**Task:**
Using the records that appear below, write out exactly the lines from the one with "28: (1189, 393)" through the one with "35: (900, 542)", keeping both end lines.

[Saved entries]
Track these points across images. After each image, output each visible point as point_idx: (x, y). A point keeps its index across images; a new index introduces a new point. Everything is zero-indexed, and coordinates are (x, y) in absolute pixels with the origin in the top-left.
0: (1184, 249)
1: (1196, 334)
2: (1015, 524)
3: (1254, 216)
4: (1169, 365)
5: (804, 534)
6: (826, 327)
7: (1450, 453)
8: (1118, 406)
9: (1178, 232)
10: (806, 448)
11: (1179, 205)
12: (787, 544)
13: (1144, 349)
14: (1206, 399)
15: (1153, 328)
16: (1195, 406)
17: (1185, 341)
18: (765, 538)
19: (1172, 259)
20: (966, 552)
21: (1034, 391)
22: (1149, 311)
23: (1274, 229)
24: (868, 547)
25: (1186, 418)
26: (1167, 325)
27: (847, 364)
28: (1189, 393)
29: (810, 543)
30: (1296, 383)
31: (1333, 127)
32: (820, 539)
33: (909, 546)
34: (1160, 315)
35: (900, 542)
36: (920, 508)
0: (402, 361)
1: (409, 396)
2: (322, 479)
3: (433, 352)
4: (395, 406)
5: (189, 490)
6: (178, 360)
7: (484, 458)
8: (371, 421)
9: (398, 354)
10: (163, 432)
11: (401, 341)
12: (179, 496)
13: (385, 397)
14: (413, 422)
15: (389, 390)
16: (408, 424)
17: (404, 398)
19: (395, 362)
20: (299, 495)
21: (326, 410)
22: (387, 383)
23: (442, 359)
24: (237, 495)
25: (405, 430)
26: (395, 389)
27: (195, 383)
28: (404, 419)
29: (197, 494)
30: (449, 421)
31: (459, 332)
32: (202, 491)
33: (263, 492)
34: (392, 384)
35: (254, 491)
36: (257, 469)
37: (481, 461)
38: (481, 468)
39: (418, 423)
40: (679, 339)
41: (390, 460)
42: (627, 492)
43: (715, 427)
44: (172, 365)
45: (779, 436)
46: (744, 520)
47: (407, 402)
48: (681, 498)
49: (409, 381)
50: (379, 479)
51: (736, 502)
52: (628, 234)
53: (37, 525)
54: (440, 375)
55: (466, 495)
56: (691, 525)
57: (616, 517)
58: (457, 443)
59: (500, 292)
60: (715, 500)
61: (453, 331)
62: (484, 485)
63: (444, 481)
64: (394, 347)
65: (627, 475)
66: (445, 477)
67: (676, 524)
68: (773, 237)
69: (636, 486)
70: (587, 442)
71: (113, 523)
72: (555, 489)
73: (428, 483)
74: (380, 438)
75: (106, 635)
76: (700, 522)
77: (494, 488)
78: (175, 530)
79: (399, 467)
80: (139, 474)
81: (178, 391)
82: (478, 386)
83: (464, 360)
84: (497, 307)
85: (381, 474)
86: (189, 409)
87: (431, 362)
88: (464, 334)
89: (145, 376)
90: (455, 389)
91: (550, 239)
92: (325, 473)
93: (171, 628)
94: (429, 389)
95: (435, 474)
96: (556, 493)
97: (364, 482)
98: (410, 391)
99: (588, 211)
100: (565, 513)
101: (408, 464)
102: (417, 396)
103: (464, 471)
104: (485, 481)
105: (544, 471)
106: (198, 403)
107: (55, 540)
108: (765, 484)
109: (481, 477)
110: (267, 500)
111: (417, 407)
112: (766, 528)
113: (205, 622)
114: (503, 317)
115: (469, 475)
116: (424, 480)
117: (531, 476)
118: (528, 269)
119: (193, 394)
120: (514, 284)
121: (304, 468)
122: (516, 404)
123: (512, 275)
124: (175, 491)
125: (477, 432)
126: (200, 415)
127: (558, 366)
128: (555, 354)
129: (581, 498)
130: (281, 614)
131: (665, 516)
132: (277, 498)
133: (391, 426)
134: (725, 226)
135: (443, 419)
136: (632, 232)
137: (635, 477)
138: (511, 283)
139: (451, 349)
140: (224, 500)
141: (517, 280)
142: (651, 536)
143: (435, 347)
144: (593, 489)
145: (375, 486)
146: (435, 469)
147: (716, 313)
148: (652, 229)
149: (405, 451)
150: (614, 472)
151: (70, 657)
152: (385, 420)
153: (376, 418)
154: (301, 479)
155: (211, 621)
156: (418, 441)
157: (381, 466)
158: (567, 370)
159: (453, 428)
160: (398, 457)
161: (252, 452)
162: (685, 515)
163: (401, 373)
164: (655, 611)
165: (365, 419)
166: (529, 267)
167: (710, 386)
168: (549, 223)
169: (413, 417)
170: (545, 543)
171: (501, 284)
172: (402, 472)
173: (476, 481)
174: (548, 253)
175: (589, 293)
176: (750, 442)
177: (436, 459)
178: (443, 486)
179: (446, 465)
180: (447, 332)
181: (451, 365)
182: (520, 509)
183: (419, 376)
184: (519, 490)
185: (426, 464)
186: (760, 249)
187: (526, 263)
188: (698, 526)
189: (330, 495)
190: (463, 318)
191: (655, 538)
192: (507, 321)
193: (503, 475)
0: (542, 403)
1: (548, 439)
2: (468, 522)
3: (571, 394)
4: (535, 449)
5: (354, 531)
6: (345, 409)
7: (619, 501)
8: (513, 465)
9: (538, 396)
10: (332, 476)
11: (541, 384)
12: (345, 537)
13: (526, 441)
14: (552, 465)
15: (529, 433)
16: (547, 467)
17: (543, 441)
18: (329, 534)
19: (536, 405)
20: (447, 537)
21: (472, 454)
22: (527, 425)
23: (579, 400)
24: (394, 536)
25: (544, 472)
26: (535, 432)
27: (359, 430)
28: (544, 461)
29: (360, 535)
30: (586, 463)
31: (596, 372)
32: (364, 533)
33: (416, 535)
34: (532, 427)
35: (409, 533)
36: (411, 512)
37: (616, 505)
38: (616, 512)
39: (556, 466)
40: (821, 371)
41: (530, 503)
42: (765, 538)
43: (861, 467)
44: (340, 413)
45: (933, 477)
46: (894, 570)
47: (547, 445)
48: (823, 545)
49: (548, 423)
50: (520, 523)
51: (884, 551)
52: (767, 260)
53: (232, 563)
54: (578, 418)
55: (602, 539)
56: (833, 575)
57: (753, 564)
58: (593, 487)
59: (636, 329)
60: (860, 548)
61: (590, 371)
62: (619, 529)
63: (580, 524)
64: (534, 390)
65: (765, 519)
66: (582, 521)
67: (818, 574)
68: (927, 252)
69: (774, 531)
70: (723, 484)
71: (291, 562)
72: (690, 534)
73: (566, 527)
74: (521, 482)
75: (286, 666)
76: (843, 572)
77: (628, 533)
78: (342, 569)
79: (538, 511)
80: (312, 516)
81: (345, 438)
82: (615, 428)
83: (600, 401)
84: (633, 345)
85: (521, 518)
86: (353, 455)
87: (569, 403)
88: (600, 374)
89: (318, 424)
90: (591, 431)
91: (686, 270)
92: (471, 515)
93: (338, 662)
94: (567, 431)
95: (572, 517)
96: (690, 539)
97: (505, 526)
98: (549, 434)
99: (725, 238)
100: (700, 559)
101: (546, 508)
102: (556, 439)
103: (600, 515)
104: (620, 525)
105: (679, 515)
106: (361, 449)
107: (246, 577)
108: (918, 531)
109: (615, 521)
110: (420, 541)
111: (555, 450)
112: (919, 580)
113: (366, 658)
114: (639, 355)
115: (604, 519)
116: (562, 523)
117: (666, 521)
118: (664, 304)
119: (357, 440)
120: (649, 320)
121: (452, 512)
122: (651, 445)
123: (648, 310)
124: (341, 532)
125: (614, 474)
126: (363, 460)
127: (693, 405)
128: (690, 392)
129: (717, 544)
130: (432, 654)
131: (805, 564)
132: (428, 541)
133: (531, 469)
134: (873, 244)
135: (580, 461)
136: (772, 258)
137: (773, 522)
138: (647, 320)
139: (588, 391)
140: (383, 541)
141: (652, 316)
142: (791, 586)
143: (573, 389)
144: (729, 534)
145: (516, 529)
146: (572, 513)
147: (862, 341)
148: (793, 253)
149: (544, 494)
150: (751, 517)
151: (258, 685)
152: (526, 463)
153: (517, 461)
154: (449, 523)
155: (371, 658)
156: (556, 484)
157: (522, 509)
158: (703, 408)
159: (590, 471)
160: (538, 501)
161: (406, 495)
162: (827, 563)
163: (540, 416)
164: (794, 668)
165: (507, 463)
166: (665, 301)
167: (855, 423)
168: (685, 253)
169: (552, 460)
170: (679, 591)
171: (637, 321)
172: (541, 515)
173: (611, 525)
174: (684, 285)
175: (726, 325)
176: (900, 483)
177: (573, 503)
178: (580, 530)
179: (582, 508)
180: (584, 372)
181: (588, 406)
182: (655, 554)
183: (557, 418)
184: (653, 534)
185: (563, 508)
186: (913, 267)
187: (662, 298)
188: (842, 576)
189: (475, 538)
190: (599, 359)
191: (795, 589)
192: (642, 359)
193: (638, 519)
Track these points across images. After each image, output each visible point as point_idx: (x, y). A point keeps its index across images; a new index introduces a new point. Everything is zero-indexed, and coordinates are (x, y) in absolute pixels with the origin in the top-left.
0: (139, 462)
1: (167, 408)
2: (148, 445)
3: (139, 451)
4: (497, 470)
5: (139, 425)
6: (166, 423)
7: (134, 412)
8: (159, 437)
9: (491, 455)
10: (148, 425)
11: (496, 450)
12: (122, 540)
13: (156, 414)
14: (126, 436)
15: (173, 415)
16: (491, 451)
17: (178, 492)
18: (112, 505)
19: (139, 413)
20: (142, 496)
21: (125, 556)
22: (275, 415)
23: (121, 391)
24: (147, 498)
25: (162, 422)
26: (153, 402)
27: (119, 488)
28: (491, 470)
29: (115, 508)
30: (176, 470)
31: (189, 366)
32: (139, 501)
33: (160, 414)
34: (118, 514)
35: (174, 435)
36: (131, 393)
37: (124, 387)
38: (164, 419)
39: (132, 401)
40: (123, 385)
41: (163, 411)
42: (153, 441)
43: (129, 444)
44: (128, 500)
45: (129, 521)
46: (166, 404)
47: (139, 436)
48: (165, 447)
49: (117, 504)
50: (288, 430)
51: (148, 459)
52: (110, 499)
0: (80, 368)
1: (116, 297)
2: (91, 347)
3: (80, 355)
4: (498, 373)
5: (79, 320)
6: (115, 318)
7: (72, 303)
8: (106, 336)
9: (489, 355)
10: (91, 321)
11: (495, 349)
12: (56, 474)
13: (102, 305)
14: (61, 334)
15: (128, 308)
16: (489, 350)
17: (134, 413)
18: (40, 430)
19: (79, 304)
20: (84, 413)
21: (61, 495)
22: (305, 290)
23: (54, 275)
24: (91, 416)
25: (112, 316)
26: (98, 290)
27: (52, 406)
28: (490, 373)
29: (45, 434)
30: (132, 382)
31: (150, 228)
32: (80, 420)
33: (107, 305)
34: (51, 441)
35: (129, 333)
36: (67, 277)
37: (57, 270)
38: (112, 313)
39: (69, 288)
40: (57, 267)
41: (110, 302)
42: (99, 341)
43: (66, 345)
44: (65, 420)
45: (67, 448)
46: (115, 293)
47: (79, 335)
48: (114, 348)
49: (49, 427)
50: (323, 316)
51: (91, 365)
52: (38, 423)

**Answer to this exercise:**
28: (1189, 393)
29: (810, 543)
30: (1296, 383)
31: (1333, 127)
32: (820, 539)
33: (909, 546)
34: (1160, 315)
35: (900, 542)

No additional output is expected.